Want to start a new thread with a new title? Open to suggestions. I’ll try to think of some.


----------



## Island (Nov 5, 2019)

Kitsune said:


> Want to start a new thread with a new title? Open to suggestions. I’ll try to think of some.


We could.

What we do in the Café (which I shamelessly stole from the Arcade and the OBD) is change the thread title every X amount of pages, so that's an option too if you want.

At the very least, a new thread title would be good since I can't pronounce the current one.


----------



## Island (Nov 5, 2019)

I figured posting here would be better than spamming the relationship advice thread with reaction gifs and sassy comments.


----------



## Yamato (Nov 8, 2019)

Heh I never bothered tried to read the thread title until now 

Anyway. 

I’m still sick and feeling miserable. I can’t tell if it’s the cold or flu, but maybe more of the latter since I keep having to run to the bathroom often 

And it’s just not a good week overall... on top of being sick- work stress, stuff going on at home, etc. 
Just wanted to chill and talk to my so called partner but even they don’t have time to talk to me and had looked for them to cheer me up 

So I’ve been trying to distract myself with gaming but that can only help so much.


----------



## Island (Nov 11, 2019)

Yamato said:


> Just wanted to chill and talk to my so called partner but even they don’t have time to talk to me and had looked for them to cheer me up


I came here to get away from the relationship thread. 



Yamato said:


> So I’ve been trying to distract myself with gaming but that can only help so much.
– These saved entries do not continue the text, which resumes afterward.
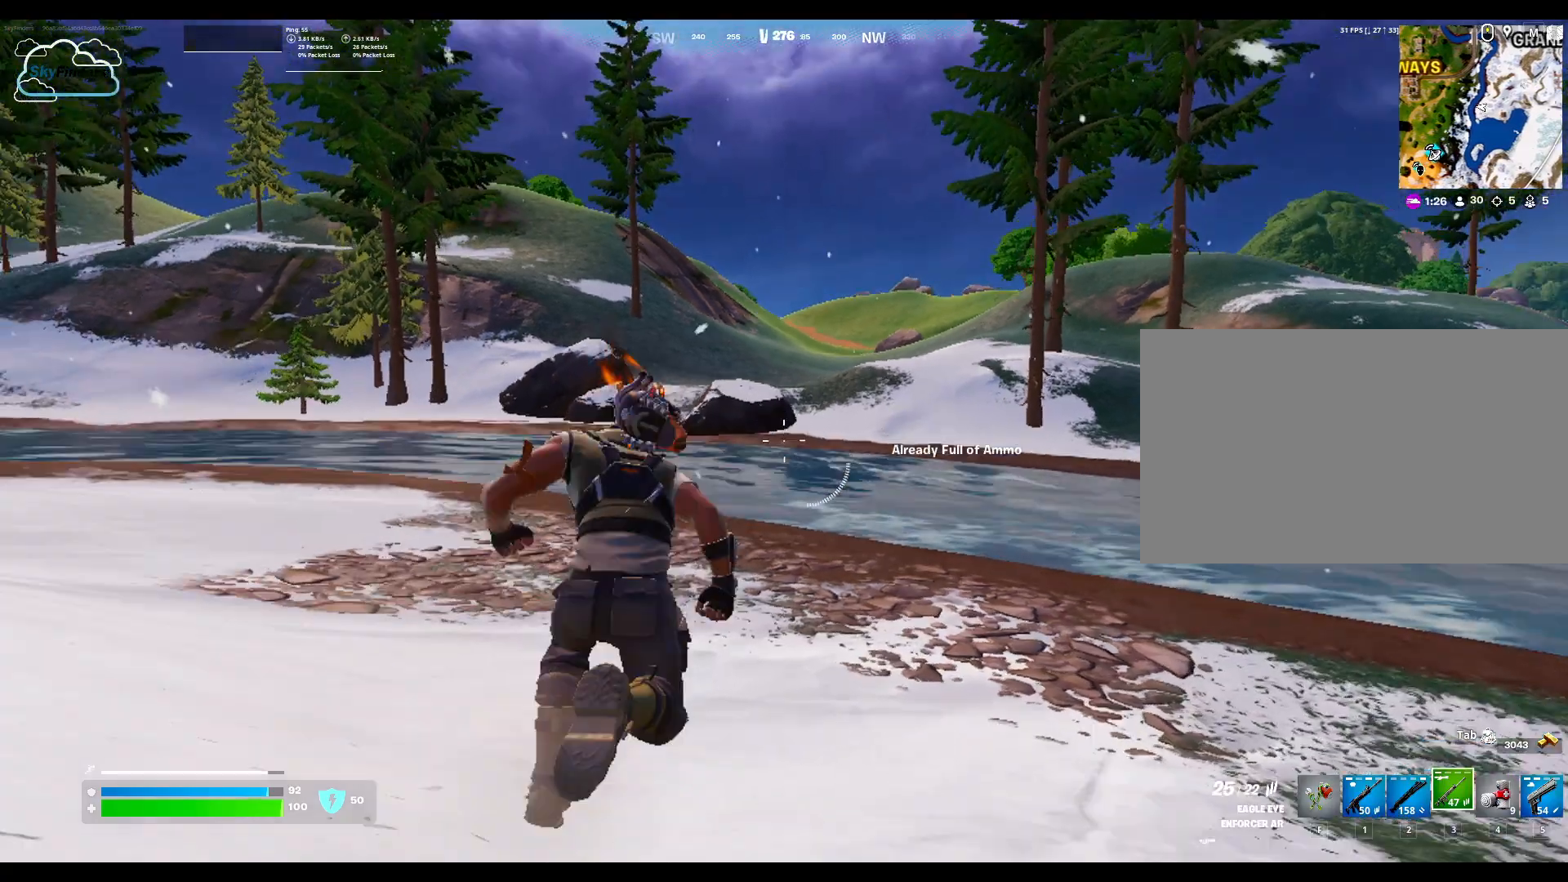
{"keys": ["w"], "mouse": [], "events": []}
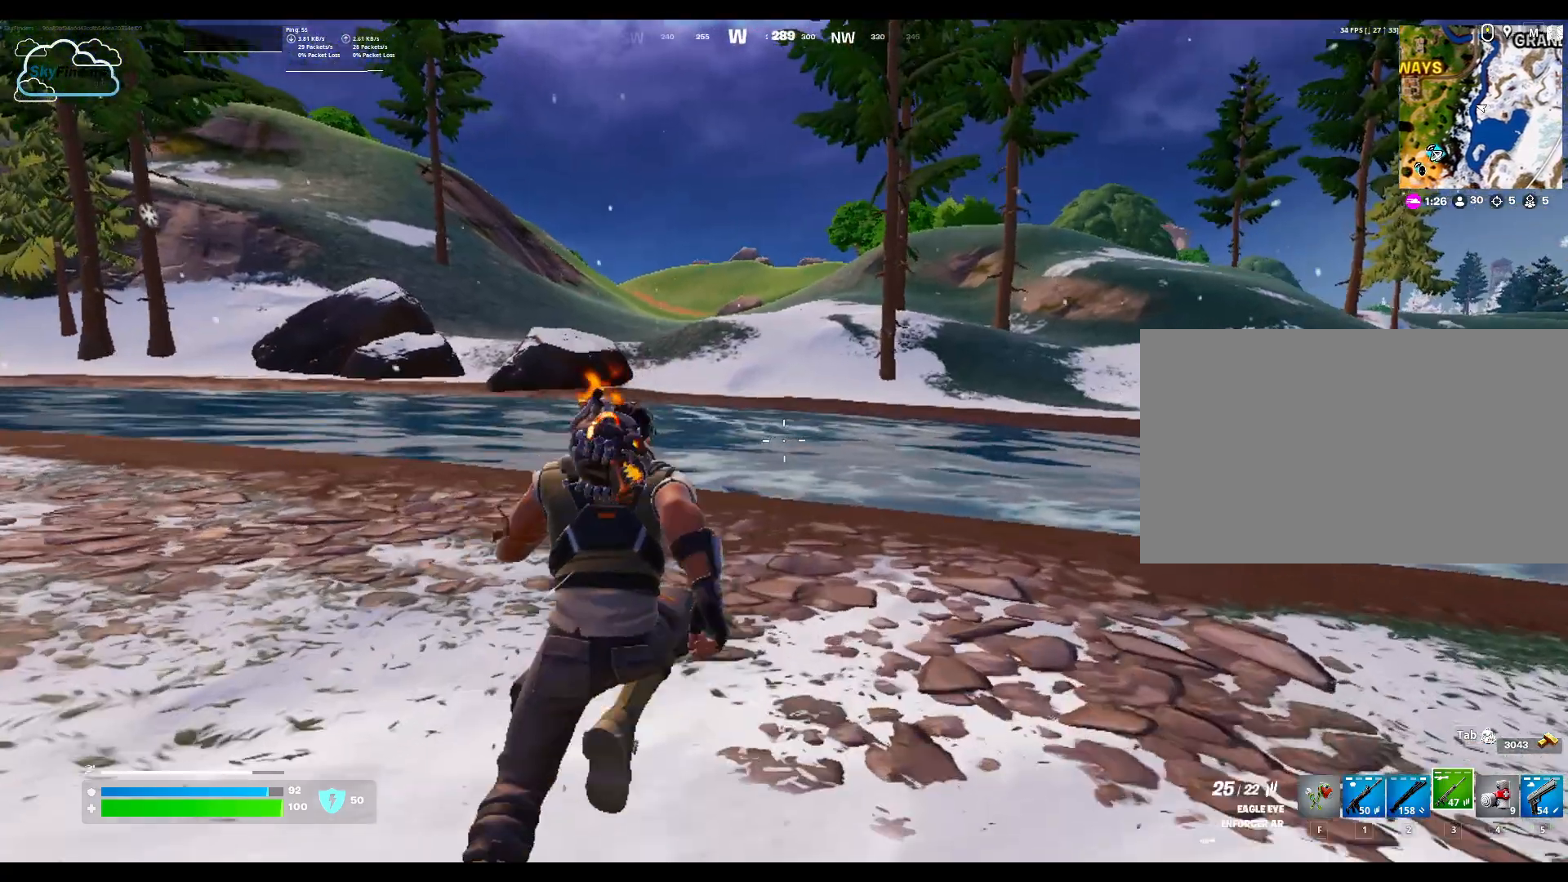
{"keys": ["w"], "mouse": [], "events": []}
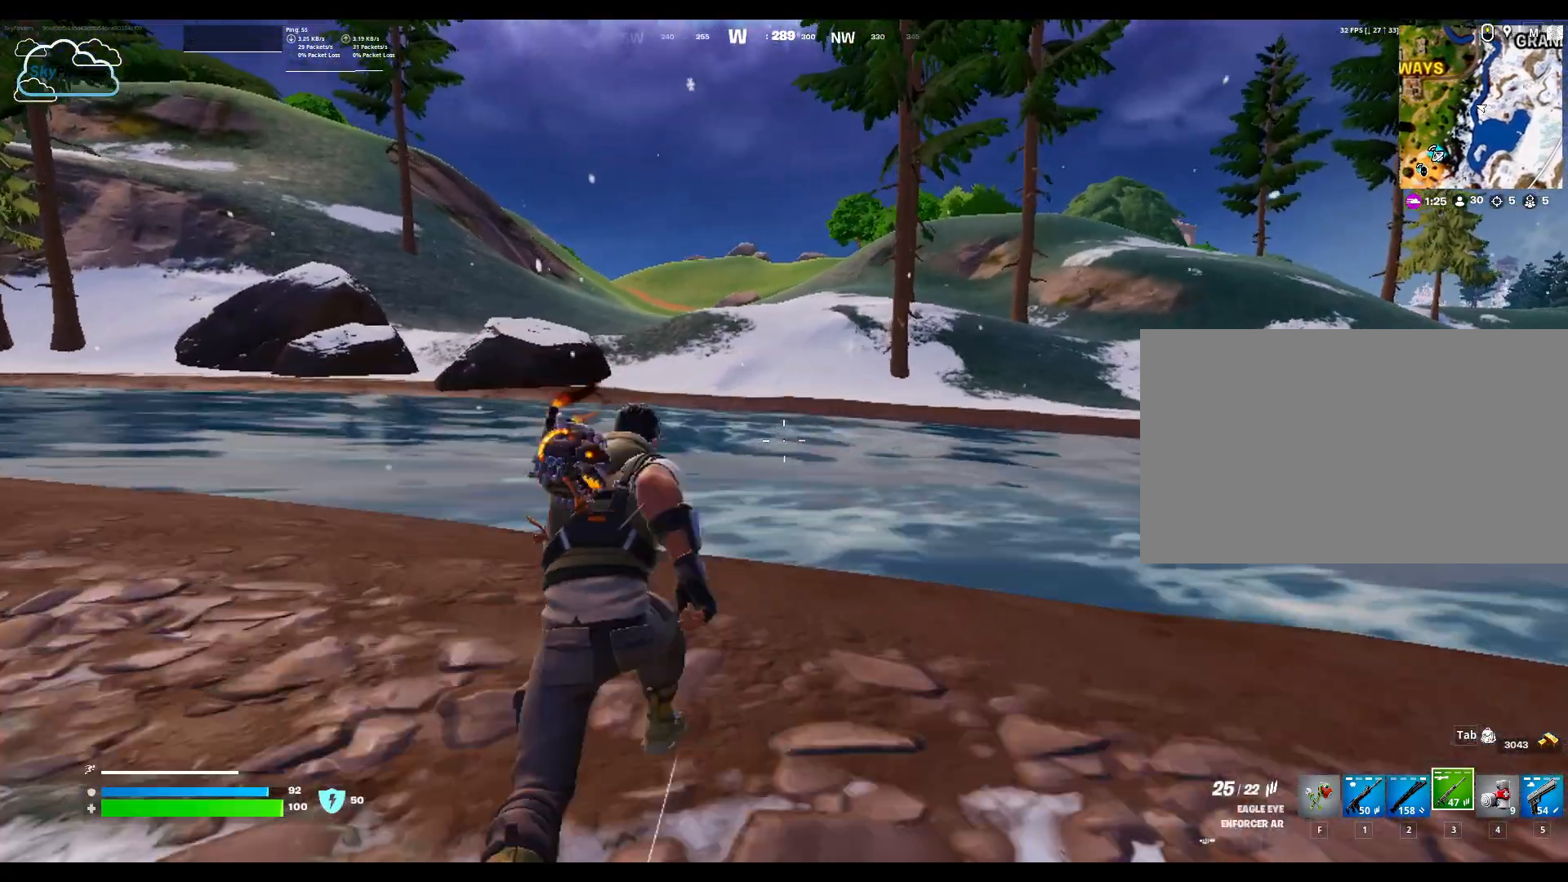
{"keys": ["w"], "mouse": [], "events": []}
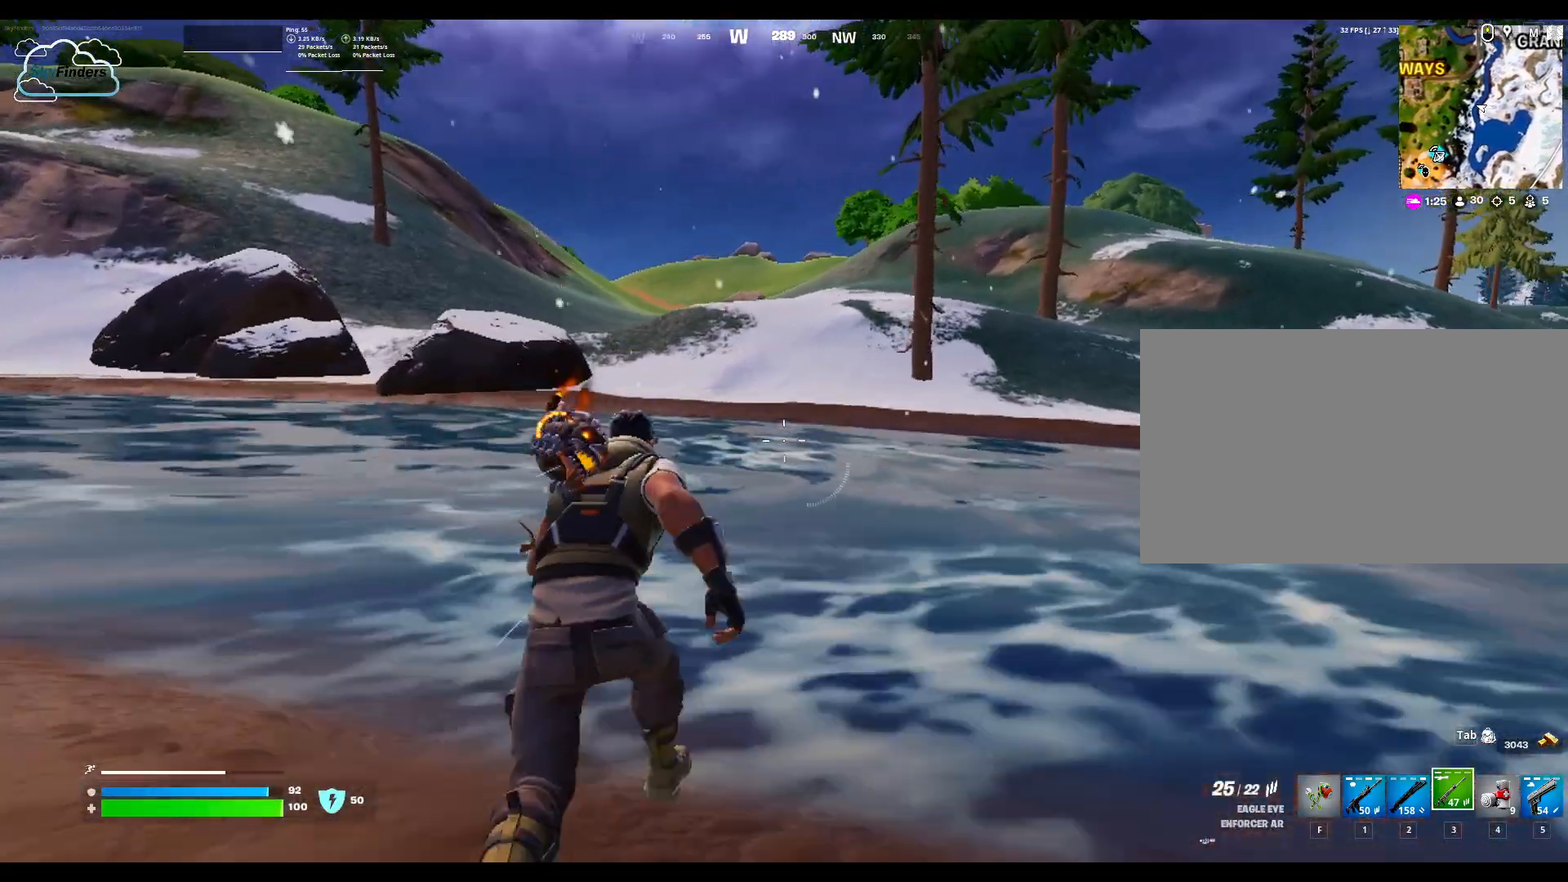
{"keys": ["w"], "mouse": [], "events": [[33, "space", "down"], [300, "space", "up"]]}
Ah, ye ol' escapism. I know that feeling, bruh.


----------



## Vino (Nov 11, 2019)

Yamato said:


> Heh I never bothered tried to read the thread title until now
> 
> Anyway.
> 
> ...


cheer yourself up first, no need others


----------



## Yamato (Nov 11, 2019)

Yeah figured I should just focus on myself. 

On the bright side, I don't think I'm sick anymore.


----------



## Velvet (Nov 20, 2019)




----------



## Island (Nov 20, 2019)

Somebody posted in the Convo thread.


----------



## Velvet (Nov 20, 2019)

*It was meeeeeee *


----------



## Mider T (Nov 20, 2019)

Servers at Country clubs make really good tips.  Maybe I should do it for fun...


----------



## Velvet (Nov 20, 2019)

*A part time job maybe? *


----------



## Mider T (Nov 20, 2019)

Velvet said:


> *A part time job maybe? *


People don't talk down to me though, if that happened I would quit right then and there.  I feel like that happens frequently at Country Clubs.


----------



## Velvet (Nov 21, 2019)

Mider T said:


> People don't talk down to me though, if that happened I would quit right then and there.  I feel like that happens frequently at Country Clubs.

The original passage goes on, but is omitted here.